§ **Records to use**:
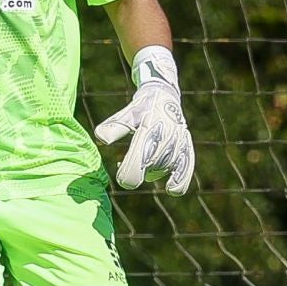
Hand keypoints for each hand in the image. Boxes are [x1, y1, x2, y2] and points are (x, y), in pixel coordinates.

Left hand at [94, 80, 194, 194]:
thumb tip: (100, 138)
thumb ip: (114, 127)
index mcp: (149, 129)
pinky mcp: (186, 148)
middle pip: (149, 169)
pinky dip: (179, 181)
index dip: (127, 174)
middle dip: (135, 170)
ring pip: (162, 170)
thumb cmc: (141, 108)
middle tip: (122, 163)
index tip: (121, 173)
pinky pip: (185, 170)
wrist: (164, 96)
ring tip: (142, 159)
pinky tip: (170, 189)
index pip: (138, 160)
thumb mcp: (126, 114)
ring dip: (151, 171)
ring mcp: (177, 144)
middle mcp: (165, 137)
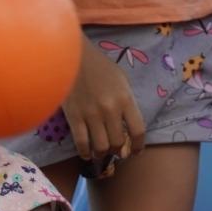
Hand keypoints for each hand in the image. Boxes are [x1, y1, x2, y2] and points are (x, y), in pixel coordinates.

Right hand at [62, 39, 144, 163]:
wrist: (72, 56)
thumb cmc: (99, 66)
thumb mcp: (121, 80)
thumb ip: (126, 102)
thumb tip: (127, 126)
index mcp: (125, 99)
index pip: (138, 130)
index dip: (139, 146)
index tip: (136, 152)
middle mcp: (110, 109)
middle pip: (118, 142)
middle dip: (118, 151)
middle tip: (115, 151)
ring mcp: (91, 114)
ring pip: (100, 147)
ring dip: (102, 154)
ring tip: (100, 153)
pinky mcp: (74, 117)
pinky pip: (81, 143)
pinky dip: (84, 153)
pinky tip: (86, 154)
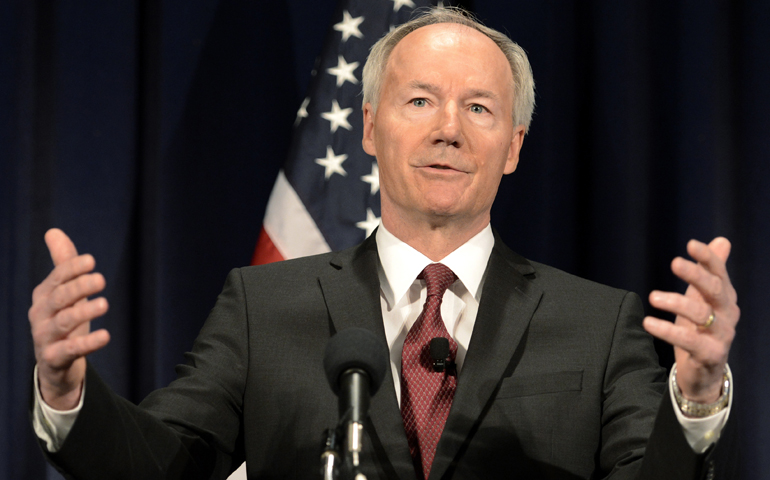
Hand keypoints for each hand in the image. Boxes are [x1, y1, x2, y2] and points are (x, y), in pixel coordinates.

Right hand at [28, 228, 110, 409]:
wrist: (55, 364)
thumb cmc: (64, 321)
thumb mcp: (65, 293)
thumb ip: (63, 264)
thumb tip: (53, 231)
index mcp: (44, 295)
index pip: (57, 278)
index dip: (71, 268)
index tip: (91, 260)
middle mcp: (41, 314)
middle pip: (59, 298)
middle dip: (79, 287)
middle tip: (101, 279)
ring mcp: (45, 337)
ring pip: (64, 322)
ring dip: (84, 312)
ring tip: (104, 303)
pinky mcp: (54, 358)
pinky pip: (70, 349)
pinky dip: (87, 342)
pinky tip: (105, 335)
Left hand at [643, 237, 738, 403]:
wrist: (706, 372)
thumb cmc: (701, 329)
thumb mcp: (703, 298)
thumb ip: (709, 271)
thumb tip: (722, 240)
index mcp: (725, 297)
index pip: (719, 273)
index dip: (707, 258)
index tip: (691, 244)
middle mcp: (728, 314)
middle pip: (715, 289)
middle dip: (696, 275)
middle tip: (674, 262)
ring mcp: (721, 335)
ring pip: (702, 314)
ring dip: (677, 302)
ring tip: (653, 296)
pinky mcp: (710, 354)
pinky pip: (689, 341)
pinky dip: (667, 331)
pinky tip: (648, 322)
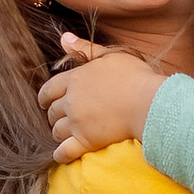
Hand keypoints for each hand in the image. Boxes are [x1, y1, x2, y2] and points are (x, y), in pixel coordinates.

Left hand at [40, 34, 160, 163]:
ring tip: (66, 134)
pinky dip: (60, 154)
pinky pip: (64, 151)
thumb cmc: (135, 77)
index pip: (49, 89)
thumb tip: (63, 37)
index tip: (45, 102)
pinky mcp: (86, 141)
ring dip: (58, 133)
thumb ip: (85, 48)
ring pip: (56, 131)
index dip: (45, 97)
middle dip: (53, 115)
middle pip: (51, 112)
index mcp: (75, 79)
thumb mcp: (110, 55)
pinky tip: (62, 155)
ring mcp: (77, 123)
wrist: (149, 102)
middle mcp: (72, 101)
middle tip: (60, 118)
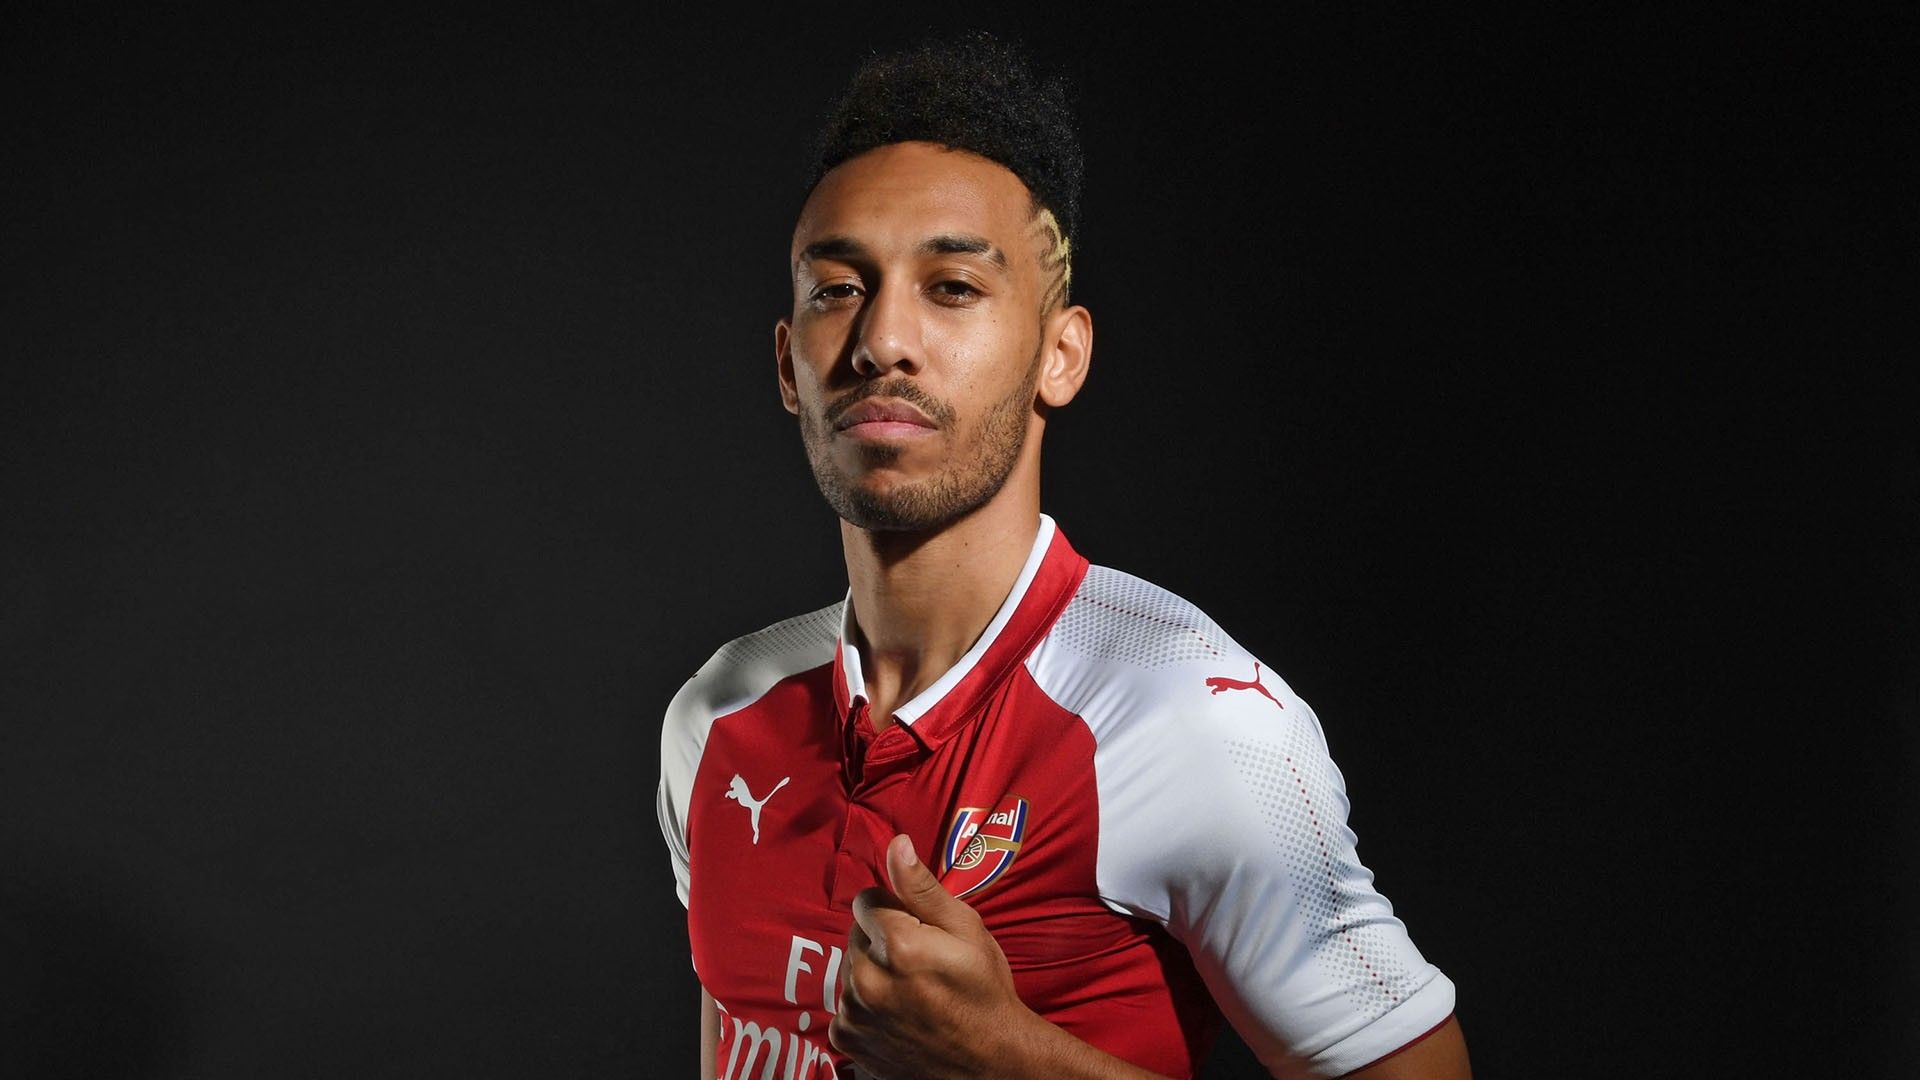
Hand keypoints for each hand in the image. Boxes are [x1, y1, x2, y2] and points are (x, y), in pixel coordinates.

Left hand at [829, 833, 1042, 1077]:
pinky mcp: (847, 1039)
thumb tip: (896, 844)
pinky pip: (844, 1004)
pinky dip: (864, 1006)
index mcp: (898, 946)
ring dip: (872, 972)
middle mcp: (868, 980)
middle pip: (855, 935)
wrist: (989, 1062)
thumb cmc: (984, 991)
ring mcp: (855, 1014)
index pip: (866, 901)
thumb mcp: (966, 931)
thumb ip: (923, 888)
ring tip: (910, 990)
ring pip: (850, 969)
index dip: (894, 910)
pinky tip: (897, 1013)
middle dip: (881, 940)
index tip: (918, 930)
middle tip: (918, 962)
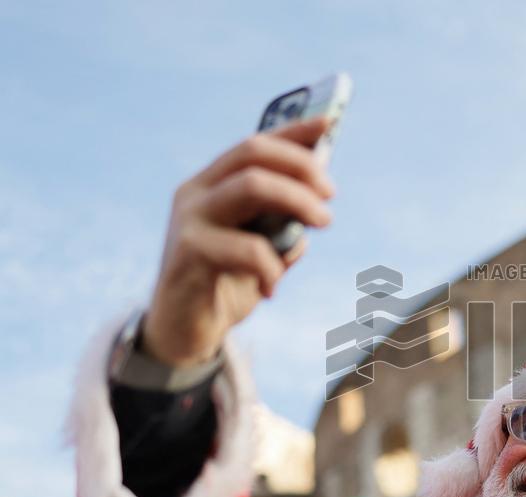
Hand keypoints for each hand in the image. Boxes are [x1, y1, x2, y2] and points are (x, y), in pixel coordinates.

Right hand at [143, 117, 333, 366]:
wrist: (183, 333)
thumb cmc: (225, 286)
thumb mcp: (262, 251)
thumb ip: (282, 227)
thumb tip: (317, 205)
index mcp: (212, 185)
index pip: (255, 145)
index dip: (293, 131)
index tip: (330, 123)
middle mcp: (196, 193)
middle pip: (254, 155)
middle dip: (301, 167)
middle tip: (330, 196)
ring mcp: (188, 220)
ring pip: (251, 186)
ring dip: (297, 201)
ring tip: (322, 223)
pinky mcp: (187, 253)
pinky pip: (246, 248)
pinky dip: (271, 266)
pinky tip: (271, 288)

§ **Goal of the exercise**:
Report every line of the preceding listing where the string "Right" occurs.

§ **Problem solution**:
Right hand at [62, 39, 144, 163]:
Right hand at [28, 228, 110, 409]:
Right hand at [143, 117, 333, 366]:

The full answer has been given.